Beyond that, Prime Minister Holness’ expression of embarrassment is in my opinion completely misplaced. Jamaica has been swimming in an ocean of crime, punctuated by a ridiculously spiraling murder rate for more than four decades. During this period, Jamaica on several occasions has statistically led as the most murderous country in the world on a per capita basis and as of May 2022 ranks as the second most murderous country with more than 48 murders per 100,000 of population. While this is a problem that Holness (like some of his predecessors) has inherited, he had campaigned in 2015/2016 on addressing this monster, which has only seen additional growth since his party’s election in 2016. In the circumstances, Holness’ references to dancehall music and its associated culture being responsible for the nation’s crime problem and school indiscipline problems must be seen for what it really is- a government looking for an excuse on which to pin its crime fighting failures.


It is intriguing that while the issue continues to raise temperatures at home and in the Diaspora, we seem locked into ascribing blame without attempting to find meaningful solutions. The starting point would have to be an answer to the question of how much support has been provided to the island’s music industry over the years? From its inception through its growth years of the 1970s to 1990s, Jamaican music has received very little in terms of policy support, and despite the music’s global impact and influence, structured private capital has given the island’s music industry a very wide berth. Well-placed sources in Jamaica have identified that such a vacuum has now been occupied by monies from other less desirable sources including scamming, drug-runners, and gunrunners who now exercise the kind of influence which pushes the badman, murder, gunman, and other lewd lyrics.
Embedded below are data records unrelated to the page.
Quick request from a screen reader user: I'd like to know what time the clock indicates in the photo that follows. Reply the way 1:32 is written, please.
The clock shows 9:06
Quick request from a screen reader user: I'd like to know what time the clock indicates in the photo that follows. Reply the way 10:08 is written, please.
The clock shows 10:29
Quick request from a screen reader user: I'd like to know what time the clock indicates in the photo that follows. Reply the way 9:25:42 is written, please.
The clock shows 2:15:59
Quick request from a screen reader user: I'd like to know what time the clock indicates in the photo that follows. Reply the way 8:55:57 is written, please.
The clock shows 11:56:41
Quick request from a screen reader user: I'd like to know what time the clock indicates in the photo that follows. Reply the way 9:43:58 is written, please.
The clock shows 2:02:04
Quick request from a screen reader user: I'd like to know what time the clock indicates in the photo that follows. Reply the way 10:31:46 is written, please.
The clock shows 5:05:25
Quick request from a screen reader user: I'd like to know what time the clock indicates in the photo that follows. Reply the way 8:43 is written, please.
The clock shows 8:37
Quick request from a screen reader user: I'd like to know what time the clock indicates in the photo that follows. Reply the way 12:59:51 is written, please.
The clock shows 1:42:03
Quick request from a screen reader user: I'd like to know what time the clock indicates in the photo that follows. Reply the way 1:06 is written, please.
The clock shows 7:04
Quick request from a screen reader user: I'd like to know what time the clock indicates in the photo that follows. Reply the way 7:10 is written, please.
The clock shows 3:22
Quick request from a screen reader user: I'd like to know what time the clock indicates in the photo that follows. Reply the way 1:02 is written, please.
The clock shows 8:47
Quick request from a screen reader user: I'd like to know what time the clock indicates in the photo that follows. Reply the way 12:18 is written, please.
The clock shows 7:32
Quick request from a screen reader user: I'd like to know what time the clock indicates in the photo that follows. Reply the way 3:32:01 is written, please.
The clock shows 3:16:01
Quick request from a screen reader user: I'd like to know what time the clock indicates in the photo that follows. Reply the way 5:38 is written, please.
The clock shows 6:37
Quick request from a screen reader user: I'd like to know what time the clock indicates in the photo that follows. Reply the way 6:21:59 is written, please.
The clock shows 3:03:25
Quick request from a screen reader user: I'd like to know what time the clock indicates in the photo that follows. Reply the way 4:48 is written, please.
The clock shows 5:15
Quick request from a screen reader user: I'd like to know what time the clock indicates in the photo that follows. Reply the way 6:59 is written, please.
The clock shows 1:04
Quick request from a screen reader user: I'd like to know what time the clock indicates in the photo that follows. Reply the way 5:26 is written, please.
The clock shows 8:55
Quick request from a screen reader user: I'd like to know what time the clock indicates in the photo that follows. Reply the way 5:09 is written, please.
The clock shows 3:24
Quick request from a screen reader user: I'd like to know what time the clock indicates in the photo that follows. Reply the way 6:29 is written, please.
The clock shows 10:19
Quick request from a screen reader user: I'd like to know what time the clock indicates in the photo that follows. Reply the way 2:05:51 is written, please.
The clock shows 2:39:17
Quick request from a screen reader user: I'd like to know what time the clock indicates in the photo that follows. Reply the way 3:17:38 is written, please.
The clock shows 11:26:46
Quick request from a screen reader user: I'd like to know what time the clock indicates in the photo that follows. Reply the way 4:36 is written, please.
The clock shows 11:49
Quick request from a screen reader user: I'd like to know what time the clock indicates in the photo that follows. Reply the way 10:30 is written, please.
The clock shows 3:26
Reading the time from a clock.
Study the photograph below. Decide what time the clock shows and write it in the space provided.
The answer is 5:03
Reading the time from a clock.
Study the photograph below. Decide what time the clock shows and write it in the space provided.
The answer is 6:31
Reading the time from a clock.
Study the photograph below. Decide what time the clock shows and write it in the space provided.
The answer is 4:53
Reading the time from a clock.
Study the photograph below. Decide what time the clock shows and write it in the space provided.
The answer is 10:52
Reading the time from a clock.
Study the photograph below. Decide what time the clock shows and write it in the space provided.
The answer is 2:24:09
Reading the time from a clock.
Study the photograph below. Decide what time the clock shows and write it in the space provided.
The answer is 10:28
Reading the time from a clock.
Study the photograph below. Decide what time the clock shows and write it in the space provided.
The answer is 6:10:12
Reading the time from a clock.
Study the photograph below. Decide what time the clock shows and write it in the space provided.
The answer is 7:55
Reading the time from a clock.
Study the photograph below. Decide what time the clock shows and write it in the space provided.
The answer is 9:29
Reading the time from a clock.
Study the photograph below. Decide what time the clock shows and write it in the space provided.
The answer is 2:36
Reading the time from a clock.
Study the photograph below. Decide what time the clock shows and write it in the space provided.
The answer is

After all, isn’t it a case of he who pays the piper that calls the tune?


Clearly, what is needed in Jamaica is a change of approach that is designed to bring about a change in the lives of Jamaicans, particularly those population members involved in making music. We only succeed in fooling ourselves by not recognizing the varying levels infused in our music industry. It is my view that unless we change the circumstances affecting the lives of our people, unless we create positive environments, we will never realize the positive social outcomes that we crave.


It is a fact of our history that our recording artistes and musicians have always created lyrics from the experiences within their communities. As far back as the early 1960s the ‘Rude Bwoy” phenomenon provided material from which artistes inked and recorded songs. The Wailers’ Simmer Down, Desmond Dekker’s Rude Boy Train, Alton Ellis’ Dance Crasher, and The Slickers’ Johnny You Too Bad (to name a few). These and other songs were all influenced by the social and economic conditions of the 1960s and provided the canvases on which these songs were raised. The current gun, drugs and pro-scammer lyrics are doing no less than what developed sixty years earlier. Had the powers that existed then, taken a different approach, perhaps our subsequent experiences would have been different.


I am submitting that our current experiences are no different as it is the environmental experiences of these impressionable youngsters which provides the subject matter for these musical creations. Change the experiences of the youth, Prime Minister Andrew Holness, and you will change the influences that they write and sing about. Change their life experiences and you change not only the lyrics, but you might also bring about a change to the country’s crime problem.